Humboldt-Universität zu Berlin - Mathematisch-Naturwissenschaftliche Fakultät - Institut für Informatik

Probevortrag zur Promotion: Masoud Gholami

Optimizing Checkpoint/Restart and Input/Output for Large Scale Applications

Der Vortrag findet im Humboldt-Kabinett statt; eine Online-Teilnahme per Zoom wird auch möglich sein. 

Abstract

In the dynamic realm of exascale computing and HPC, failures are not occasional but rather inherent, occurring routinely during the runtime of applications. Effectively addressing these challenges is essential to enhance the resilience and reliability of supercomputing operations. Checkpoint/Restart (C/R) is a technique used in HPC to improve job resilience in the case of failures. This involves periodically saving the state of a running application to disk, so that if the application fails, it can be restarted from the last checkpoint. However, checkpointing can be time-consuming and significantly impact application performance, particularly I/O operations that involve writing the application state to disk. Therefore, optimizing the C/R process is crucial for reducing its impact on application performance and improving job resilience.

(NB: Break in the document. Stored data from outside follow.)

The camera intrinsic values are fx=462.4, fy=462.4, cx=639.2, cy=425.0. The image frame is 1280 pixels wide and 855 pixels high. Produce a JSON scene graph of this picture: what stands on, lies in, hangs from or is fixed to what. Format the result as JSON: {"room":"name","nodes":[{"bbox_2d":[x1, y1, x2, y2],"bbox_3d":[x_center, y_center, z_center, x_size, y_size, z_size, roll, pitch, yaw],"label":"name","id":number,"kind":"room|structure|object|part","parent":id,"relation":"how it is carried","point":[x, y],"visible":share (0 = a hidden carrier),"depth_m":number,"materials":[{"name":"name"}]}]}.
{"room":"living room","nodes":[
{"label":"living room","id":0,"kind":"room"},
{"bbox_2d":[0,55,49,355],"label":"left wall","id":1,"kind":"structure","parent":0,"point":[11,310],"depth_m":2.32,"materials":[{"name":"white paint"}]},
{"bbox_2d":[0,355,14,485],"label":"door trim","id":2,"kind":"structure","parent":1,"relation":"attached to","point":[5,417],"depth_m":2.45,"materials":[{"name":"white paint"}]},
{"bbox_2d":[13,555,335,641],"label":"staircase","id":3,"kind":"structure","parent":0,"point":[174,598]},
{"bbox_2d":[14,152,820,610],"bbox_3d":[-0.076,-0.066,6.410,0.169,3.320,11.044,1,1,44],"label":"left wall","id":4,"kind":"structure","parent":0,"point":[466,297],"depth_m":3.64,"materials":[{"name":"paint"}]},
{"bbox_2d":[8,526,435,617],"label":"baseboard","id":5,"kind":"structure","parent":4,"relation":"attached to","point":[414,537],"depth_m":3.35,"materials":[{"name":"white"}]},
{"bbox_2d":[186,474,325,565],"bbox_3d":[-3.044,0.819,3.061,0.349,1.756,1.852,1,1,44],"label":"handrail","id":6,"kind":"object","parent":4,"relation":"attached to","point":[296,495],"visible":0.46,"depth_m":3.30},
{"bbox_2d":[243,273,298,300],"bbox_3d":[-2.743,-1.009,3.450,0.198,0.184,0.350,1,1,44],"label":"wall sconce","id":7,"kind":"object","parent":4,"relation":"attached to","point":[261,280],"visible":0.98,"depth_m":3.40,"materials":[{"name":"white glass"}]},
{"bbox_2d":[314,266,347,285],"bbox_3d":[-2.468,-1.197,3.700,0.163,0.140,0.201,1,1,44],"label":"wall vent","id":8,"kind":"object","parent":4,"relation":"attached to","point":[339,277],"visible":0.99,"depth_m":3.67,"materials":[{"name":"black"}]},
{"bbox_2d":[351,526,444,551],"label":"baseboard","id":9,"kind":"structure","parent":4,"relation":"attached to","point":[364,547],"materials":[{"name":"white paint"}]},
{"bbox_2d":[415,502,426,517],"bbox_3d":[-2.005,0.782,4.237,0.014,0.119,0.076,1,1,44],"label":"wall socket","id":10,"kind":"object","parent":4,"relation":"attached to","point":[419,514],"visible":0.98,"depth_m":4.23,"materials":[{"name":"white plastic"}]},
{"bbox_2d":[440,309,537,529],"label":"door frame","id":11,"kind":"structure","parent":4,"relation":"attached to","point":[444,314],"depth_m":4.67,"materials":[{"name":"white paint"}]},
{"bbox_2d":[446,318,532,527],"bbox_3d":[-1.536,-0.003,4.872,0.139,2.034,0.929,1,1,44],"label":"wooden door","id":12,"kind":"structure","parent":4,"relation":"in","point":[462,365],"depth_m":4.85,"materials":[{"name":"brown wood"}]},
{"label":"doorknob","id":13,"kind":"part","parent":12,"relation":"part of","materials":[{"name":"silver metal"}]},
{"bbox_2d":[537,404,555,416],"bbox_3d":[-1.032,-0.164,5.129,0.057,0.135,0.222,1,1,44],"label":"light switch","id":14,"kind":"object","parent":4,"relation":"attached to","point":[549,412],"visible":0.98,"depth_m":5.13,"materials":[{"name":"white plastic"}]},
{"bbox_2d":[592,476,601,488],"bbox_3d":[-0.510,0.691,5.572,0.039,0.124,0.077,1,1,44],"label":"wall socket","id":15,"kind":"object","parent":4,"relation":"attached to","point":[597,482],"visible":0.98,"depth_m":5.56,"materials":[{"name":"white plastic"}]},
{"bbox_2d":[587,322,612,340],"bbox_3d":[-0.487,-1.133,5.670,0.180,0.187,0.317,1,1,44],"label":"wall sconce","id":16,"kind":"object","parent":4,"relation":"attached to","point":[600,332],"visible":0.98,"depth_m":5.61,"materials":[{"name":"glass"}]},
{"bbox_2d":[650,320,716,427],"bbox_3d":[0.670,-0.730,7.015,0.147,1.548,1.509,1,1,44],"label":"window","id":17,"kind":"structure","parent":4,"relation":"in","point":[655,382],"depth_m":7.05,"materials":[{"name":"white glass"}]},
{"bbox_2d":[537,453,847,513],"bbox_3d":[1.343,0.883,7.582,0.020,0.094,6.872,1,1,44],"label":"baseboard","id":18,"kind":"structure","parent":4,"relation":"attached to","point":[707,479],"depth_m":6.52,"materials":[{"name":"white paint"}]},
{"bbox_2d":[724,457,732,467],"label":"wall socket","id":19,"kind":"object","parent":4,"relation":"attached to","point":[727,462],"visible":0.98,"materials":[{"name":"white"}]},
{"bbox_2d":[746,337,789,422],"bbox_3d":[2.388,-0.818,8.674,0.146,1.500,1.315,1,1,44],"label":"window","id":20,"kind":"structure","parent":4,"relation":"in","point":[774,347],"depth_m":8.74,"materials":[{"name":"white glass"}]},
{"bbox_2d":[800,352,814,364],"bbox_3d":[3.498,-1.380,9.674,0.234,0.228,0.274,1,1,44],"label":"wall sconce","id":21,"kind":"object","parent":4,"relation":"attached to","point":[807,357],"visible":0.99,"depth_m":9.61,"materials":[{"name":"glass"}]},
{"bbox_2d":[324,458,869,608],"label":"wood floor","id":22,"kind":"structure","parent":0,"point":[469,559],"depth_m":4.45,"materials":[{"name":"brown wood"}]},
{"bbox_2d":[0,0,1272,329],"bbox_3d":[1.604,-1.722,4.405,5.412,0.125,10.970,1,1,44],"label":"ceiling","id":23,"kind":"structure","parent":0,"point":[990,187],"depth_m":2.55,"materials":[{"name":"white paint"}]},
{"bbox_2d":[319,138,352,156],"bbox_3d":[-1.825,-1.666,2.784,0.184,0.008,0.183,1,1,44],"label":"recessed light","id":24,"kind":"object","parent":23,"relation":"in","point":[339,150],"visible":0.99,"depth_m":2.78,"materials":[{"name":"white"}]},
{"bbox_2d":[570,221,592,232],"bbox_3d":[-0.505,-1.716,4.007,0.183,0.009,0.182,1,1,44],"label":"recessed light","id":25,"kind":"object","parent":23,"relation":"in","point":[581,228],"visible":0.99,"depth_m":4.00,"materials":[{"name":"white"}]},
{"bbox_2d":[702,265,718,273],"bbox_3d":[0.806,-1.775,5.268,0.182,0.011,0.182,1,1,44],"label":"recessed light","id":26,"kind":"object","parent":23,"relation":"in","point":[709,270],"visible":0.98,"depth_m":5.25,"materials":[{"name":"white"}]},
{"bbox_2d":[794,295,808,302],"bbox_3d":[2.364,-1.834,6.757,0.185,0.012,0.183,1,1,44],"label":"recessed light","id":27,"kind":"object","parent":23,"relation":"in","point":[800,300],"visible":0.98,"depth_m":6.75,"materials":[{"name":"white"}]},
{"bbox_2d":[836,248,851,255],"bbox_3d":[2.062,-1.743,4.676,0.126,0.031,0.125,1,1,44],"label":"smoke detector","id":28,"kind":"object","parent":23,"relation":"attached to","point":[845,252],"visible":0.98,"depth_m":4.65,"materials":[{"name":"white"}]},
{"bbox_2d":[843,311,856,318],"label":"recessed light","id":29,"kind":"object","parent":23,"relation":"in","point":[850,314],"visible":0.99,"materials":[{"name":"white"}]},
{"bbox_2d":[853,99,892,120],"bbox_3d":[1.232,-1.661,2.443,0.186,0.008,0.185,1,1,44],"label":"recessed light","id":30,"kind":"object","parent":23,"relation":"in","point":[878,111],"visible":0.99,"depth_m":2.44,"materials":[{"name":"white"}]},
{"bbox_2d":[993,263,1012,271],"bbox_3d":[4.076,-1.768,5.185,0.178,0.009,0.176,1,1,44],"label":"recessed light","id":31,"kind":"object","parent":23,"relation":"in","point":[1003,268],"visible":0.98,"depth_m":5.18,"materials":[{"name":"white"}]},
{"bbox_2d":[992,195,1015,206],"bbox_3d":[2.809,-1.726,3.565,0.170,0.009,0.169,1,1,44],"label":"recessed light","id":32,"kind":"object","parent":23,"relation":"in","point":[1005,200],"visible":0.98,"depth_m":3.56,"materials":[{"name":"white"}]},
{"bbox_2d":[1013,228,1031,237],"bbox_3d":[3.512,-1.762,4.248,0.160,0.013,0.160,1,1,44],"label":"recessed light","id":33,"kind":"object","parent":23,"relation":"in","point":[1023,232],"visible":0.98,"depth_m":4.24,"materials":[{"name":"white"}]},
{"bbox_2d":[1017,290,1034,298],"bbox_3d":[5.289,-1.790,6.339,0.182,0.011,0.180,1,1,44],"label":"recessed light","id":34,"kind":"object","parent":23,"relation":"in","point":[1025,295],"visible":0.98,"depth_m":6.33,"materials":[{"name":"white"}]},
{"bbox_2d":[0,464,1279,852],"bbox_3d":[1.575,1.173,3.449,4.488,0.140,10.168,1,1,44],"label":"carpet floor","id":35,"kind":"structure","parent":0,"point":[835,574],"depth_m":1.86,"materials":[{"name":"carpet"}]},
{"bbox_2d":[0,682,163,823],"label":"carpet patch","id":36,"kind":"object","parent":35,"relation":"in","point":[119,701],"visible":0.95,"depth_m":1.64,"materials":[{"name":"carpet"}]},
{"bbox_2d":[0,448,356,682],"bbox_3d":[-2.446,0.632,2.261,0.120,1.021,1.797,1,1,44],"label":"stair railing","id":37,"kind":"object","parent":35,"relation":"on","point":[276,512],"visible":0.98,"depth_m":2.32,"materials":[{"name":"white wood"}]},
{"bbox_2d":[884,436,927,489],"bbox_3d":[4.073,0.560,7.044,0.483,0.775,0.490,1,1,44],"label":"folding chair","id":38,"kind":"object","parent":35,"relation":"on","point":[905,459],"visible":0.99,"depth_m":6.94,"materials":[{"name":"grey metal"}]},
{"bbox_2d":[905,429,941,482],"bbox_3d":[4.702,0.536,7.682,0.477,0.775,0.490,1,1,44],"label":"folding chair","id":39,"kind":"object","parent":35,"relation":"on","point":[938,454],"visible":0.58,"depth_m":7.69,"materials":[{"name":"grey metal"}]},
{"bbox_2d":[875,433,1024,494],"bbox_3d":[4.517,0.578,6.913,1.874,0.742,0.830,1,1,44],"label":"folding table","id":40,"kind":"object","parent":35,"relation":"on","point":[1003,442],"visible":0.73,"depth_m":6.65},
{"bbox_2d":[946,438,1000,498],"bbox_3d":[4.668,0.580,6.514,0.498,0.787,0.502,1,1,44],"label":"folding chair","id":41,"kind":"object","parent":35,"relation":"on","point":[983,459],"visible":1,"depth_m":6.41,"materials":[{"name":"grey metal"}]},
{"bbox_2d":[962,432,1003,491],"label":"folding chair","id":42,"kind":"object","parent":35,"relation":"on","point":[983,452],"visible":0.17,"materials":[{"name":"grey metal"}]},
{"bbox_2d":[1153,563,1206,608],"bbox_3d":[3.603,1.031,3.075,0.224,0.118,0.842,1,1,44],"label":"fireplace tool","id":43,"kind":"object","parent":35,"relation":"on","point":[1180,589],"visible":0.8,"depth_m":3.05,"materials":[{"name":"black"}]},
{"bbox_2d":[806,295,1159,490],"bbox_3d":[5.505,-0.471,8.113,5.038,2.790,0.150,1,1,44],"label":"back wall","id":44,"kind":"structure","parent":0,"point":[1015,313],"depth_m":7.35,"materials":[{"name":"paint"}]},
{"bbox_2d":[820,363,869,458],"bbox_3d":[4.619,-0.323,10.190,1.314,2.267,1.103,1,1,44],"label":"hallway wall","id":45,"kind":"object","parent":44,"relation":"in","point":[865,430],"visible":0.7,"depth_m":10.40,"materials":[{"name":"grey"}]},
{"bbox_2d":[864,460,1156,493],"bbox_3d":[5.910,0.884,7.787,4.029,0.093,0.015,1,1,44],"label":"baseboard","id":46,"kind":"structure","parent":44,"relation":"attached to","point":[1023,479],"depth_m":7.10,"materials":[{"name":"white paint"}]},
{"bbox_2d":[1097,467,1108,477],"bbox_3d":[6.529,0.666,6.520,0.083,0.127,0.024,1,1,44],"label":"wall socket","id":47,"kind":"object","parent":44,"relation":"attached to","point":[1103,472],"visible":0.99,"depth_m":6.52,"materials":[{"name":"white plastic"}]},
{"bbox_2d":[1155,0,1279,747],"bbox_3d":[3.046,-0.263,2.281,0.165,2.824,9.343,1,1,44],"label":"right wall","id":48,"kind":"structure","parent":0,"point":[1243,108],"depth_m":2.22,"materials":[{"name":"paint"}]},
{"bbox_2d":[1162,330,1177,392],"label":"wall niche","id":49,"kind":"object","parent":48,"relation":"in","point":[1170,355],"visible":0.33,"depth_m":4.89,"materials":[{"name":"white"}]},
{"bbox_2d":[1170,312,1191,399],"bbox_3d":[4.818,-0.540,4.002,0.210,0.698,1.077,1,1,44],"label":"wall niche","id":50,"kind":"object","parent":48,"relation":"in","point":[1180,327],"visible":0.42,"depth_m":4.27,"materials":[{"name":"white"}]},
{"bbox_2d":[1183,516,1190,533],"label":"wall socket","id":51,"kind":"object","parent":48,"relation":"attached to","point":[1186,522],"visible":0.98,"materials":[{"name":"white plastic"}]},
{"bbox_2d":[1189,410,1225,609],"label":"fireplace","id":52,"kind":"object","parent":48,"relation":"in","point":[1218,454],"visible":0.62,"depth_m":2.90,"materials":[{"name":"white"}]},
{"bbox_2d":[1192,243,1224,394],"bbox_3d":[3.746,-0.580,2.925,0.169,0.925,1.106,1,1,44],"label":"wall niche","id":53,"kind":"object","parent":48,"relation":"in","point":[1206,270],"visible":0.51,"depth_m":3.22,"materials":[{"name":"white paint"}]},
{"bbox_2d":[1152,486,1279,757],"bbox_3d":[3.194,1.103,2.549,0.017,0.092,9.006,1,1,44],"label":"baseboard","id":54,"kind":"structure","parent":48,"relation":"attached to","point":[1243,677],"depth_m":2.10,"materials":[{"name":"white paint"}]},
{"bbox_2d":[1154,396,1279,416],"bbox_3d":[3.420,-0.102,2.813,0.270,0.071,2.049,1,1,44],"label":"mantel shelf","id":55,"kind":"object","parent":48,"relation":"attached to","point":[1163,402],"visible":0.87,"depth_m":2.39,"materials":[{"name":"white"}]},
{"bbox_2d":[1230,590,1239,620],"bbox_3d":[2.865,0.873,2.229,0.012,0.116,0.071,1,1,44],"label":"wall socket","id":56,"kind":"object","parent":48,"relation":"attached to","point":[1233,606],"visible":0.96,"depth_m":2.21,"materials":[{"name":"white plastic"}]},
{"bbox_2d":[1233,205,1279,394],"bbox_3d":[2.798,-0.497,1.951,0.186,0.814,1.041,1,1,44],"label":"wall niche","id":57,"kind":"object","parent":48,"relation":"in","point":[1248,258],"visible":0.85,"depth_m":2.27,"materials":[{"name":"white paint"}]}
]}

The first part of this work explores and develops novel techniques and approaches in the realm of C/R management within the context of HPC. This includes introducing and developing a novel C/R approach by combining XOR and partner C/R mechanisms, developing a model for multilevel C/R in large computational resources, and optimising the shared usage of burst buffers for C/R in supercomputers.

C/R procedures generate substantial I/O operations, emerging as a bottleneck for HPC applications. Hence, the need for optimization in I/O processes becomes imperative to overcome this bottleneck. To optimize the C/R process, it is also important to understand the I/O behavior of an application, including how much data needs to be written, how frequently checkpoints should be taken, and where to store the checkpoints to minimize I/O bottlenecks. Hence, in the second part, we investigate and introduce innovative techniques and approaches for I/O modeling and management. This includes developing a plugin for GNU C Compiler (GCC) that selects the optimal storage device for the I/O of applications based on their behavior that is defined by Pragma notions, and developing a model to estimate I/O cost of applications under Linux considering page management and process throttling.

--